Presidential candidates in Ghana wrapped-up their campaigning Friday ahead of Sunday's run-off election to succeed out-going President John Kufuor.

Ghana has closed its borders with Togo, Ivory Coast and Burkina Faso in preparation for Sunday's vote.

Ruling-party candidate Nana Akufo-Addo ended his campaign with rallies in the capital, Accra. Opposition candidate John Atta-Mills toured Ghana's western region, and his party also held a final rally in the central region. Both men are hoping to energize their electoral base while reaching out to voters who chose other candidates in a first round of balloting earlier this month that saw turn-out topping 70 percent.

Atta-Mills lost to ruling party candidate Akufo-Addo in that vote. But because neither man received the support of more than 50 percent of the electorate, they go head-to-head Sunday to decide who will lead their nation of more than 23 million people.

The ruling New Patriotic Party lost its legislative majority in the first round, dropping 21 seats to finish with 107 of the 228 seats. The opposition National Democratic Congress party picked up 20 seats to finish with 114 seats.

Akufo-Addo: Cautious Economic Growth

Akufo-Addo is promising to continue the cautious, economic growth policies of President Kufuor. The 64-year-old former attorney-general and foreign minister established Ghana's Committee on Human and People's Rights and helped repeal laws restricting freedom of expression.

The parliamentarian and lawyer is the son of former Ghanaian President Edward Akufo-Addo and comes from a royal family in Ghana's eastern region. He was educated in England and has practiced law in both England and France.

Akufo-Addo said average annual economic growth of more than five percent and progress in improving Ghana's health care and infrastructure during the Kufuor administration should help convince voters to give the ruling party another term in office.
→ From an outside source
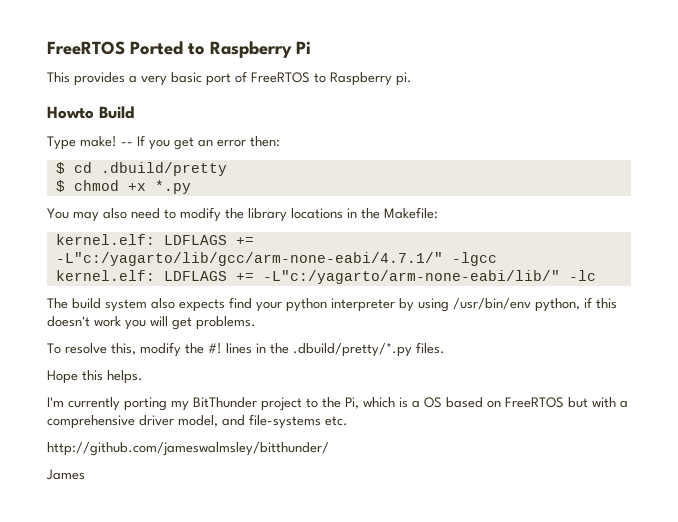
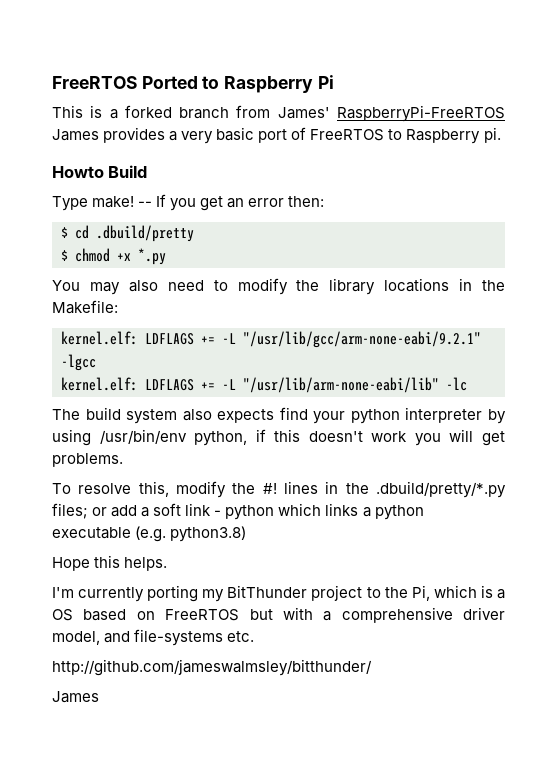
(70, 77) none -> [90,105,505,122] [52,129,99,141] is a forked branch from James' RaspberryPi-FreeRTOS James
[55,252,443,266] -L"c:/yagarto/lib/gcc/arm-none-eabi/4.7.1/" -> [222,331,481,348] -L "/usr/lib/gcc/arm-none-eabi/9.2.1"
[262,270,560,284] -L"c:/yagarto/arm-none-eabi/lib/" -> [222,377,439,393] -L "/usr/lib/arm-none-eabi/lib"
[416,342,445,354] files. -> [52,503,424,520] [52,526,247,542] files; or add a soft link - python which links a python executable (e.g. python3.8)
Atta-Mills: Time for Change

Opposition candidate Atta-Mills said it is time for a change after what he calls eight years of "miserable failure." The 64-year-old tax law professor was vice president to Ghana's former leader, Jerry Rawlings, who came to power in a coup 27 years ago. Mr. Rawlings introduced some economic and political reforms before handing over to President Kufuor eight years ago.

This is Atta-Mills' third attempt at the presidency, having lost twice to President Kufuor. Atta-Mills is from Ghana's central region. He studied law at London's School of Oriental and African Studies and at Stanford Law School in California as a Fulbright scholar.

The former national tax commissioner introduced Ghana's value-added tax. His election manifesto is highly-critical of the ruling party, saying a generation of Ghanaians are facing a future of despair, immorality and crime.

Oil in Ghana's Future

Whoever wins is likely to enjoy a considerable new source of revenue following the discovery of off-shore oil fields that could produce as much as 150,000 barrels a day by 2010. That is likely to ease the impact of higher food and fuel prices in an economy that is already Africa's second largest producer of gold and the world's second biggest exporter of cocoa.

Early balloting was held this week for those who will be working Sunday including members of the military, police, fire brigades and prison services.

While the opposition NDC complained of some irregularities in the December 7 balloting, observers found the vote largely free and fair. Those observers returning for the second round include delegations from the Economic Community of West Africa States, the Pan-African Parliament, the Coalition of Domestic Election Observers, the European Union, and the U.S.-based Carter Center.